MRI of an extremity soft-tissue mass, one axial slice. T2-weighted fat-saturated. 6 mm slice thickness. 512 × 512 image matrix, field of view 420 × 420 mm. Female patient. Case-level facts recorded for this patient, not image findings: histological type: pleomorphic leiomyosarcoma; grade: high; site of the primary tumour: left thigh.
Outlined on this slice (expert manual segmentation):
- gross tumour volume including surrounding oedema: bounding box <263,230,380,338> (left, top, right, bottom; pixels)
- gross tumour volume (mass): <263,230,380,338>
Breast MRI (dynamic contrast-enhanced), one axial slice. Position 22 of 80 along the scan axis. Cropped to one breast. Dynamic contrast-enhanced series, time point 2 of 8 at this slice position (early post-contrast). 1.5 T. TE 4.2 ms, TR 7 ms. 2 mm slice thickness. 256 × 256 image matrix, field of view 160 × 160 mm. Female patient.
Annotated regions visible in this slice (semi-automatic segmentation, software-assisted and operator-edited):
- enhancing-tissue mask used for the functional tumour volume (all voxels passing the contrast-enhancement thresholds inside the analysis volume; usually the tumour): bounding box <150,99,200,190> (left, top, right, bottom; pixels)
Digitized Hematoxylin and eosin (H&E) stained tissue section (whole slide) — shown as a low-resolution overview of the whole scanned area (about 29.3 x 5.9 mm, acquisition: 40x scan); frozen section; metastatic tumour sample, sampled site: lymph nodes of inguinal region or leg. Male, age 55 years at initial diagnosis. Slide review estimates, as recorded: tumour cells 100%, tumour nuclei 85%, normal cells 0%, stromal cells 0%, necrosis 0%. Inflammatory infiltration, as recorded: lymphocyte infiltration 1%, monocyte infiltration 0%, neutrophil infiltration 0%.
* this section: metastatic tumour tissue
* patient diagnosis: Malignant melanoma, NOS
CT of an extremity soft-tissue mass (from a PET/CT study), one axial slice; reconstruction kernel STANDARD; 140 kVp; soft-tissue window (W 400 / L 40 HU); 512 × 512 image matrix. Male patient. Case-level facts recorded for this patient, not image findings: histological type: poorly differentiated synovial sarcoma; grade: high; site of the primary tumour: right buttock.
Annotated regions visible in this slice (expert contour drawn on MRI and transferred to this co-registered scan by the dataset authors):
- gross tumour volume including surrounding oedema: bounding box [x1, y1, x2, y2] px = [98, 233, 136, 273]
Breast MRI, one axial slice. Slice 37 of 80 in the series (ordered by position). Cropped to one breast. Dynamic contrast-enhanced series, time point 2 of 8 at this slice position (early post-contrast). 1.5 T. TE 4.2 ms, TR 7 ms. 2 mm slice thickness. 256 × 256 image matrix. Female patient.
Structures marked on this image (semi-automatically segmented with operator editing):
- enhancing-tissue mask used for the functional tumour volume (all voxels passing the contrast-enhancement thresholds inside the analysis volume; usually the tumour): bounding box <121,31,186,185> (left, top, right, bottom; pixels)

····················

**ACTION ITEM:** Return the material above in full, exactly as it appears.

**TASK OUTPUT:**
MRI of an extremity soft-tissue mass, one axial slice. T2-weighted fat-saturated. 6 mm slice thickness. 512 × 512 image matrix, field of view 420 × 420 mm. Female patient. Case-level facts recorded for this patient, not image findings: histological type: pleomorphic leiomyosarcoma; grade: high; site of the primary tumour: left thigh.
Outlined on this slice (expert manual segmentation):
- gross tumour volume including surrounding oedema: bounding box <263,230,380,338> (left, top, right, bottom; pixels)
- gross tumour volume (mass): <263,230,380,338>
Breast MRI (dynamic contrast-enhanced), one axial slice. Position 22 of 80 along the scan axis. Cropped to one breast. Dynamic contrast-enhanced series, time point 2 of 8 at this slice position (early post-contrast). 1.5 T. TE 4.2 ms, TR 7 ms. 2 mm slice thickness. 256 × 256 image matrix, field of view 160 × 160 mm. Female patient.
Annotated regions visible in this slice (semi-automatic segmentation, software-assisted and operator-edited):
- enhancing-tissue mask used for the functional tumour volume (all voxels passing the contrast-enhancement thresholds inside the analysis volume; usually the tumour): bounding box <150,99,200,190> (left, top, right, bottom; pixels)
Digitized Hematoxylin and eosin (H&E) stained tissue section (whole slide) — shown as a low-resolution overview of the whole scanned area (about 29.3 x 5.9 mm, acquisition: 40x scan); frozen section; metastatic tumour sample, sampled site: lymph nodes of inguinal region or leg. Male, age 55 years at initial diagnosis. Slide review estimates, as recorded: tumour cells 100%, tumour nuclei 85%, normal cells 0%, stromal cells 0%, necrosis 0%. Inflammatory infiltration, as recorded: lymphocyte infiltration 1%, monocyte infiltration 0%, neutrophil infiltration 0%.
* this section: metastatic tumour tissue
* patient diagnosis: Malignant melanoma, NOS
CT of an extremity soft-tissue mass (from a PET/CT study), one axial slice; reconstruction kernel STANDARD; 140 kVp; soft-tissue window (W 400 / L 40 HU); 512 × 512 image matrix. Male patient. Case-level facts recorded for this patient, not image findings: histological type: poorly differentiated synovial sarcoma; grade: high; site of the primary tumour: right buttock.
Annotated regions visible in this slice (expert contour drawn on MRI and transferred to this co-registered scan by the dataset authors):
- gross tumour volume including surrounding oedema: bounding box [x1, y1, x2, y2] px = [98, 233, 136, 273]
Breast MRI, one axial slice. Slice 37 of 80 in the series (ordered by position). Cropped to one breast. Dynamic contrast-enhanced series, time point 2 of 8 at this slice position (early post-contrast). 1.5 T. TE 4.2 ms, TR 7 ms. 2 mm slice thickness. 256 × 256 image matrix. Female patient.
Structures marked on this image (semi-automatically segmented with operator editing):
- enhancing-tissue mask used for the functional tumour volume (all voxels passing the contrast-enhancement thresholds inside the analysis volume; usually the tumour): bounding box <121,31,186,185> (left, top, right, bottom; pixels)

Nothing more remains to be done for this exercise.